In many ways, Miss Hazel's affection for Bovanne is one born from their shared position as lonely outsiders. Though Bambara uses background exposition sparingly, there is indication that Miss Hazel does drink too much and sleep around a lot, and it seems likely that she was dancing differently than others at the political rally. Further, she is clearly an outsider from her own family; the undercurrents of the generation gap are pronounced during their scene in the kitchen. Therefore, she is able to glimpse the loneliness that Bovanne must feel, as a man who has skills suitable to impress children but not adults. When she decides to take care of him, she is not only recognizing Bovanne himself, but also the existence of people whose loneliness is ignored by a larger society.
“My Man Bovanne” also interrogates the flaws of the concept of Black Power. After the Civil Rights movement in the late 1950s and early 1960s, many African-Americans embraced the Black Power movement, which emphasized both pride in black heritage and collective action to improve the status of African-Americans in the United States. These ideas were especially compelling for the younger generation, but Bambara suggests that the ideas also encouraged a new kind of conformity. Proponents of Black Power rejected other concepts of blackness. This idea is expressed when the children insult their mother's sense of identity, insisting she conform to their own. However, Bambara suggests that blackness is a broad, multi-faceted identity that means something different to every individual. She suggests that the politicized understanding of black identity that was prevalent in the 1960s and early 1970s could sometimes lead to oversimplification, even within a single family. Miss Hazel's voice has been lost in the attempt to define a collective blackness.

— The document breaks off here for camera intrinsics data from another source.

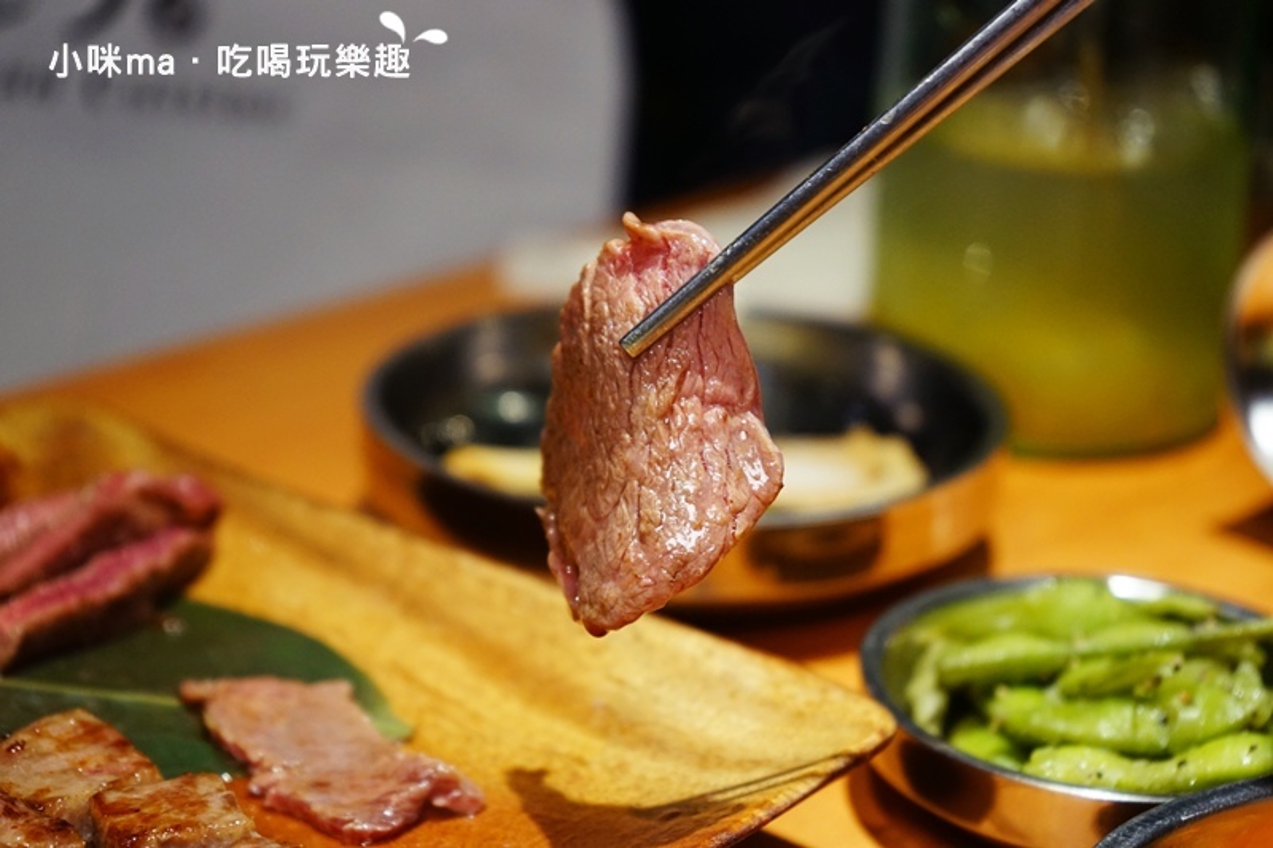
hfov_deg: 28.8
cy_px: 424
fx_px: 2475
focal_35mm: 70
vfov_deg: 19.4
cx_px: 636
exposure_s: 1/80
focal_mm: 70
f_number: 5.6
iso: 2000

“My Man Bovanne” has a static structure. It is meant to give a quick insight into the thoughts and emotions of the narrator, who does not change much over the course of the story. In this sense, it can be considered more of a character sketch than a story with a conventional narrative arc and sense of character development. Although the narrator responds to events in the plot, she does not grow and change like other characters in the collection, such as Squeaky in “Raymond’s Run” or Inez in “Mississippi Ham Rider.” This makes sense, considering her age - she is in her 60s. Older narrators are unusual for Bambara; most of the stories in this collection are narrated by children or young women. This narrator’s lack of development over the course of the story suggests that Bambara may prefer younger narrators because they are more likely to change and grow in response to plot events. Considering it is the first story in the collection, it might also indicate a desire to reveal how identities are eventually defined. Ultimately, what happens in this story is that Miss Hazel decides to remain herself, to not compromise her sense of kinship in favor of a different sense of kinship which her children try to force upon her.
Like many of the other stories in Gorilla, My Love, much of the action in “My Man Bovanne” is internal. The thematic weight of “My Man Bovanne” lies not in the plot events, which are mundane, but rather in the narrator’s thoughts and emotions. It is notable that the story ends with Miss Hazel's decision to bathe Bovanne, and not the act itself. This device - of ending on the choice rather than on the act - is employed in many of the other stories in this collection, suggesting that life’s most important changes are not in one’s circumstances, but in how one responds to those circumstances.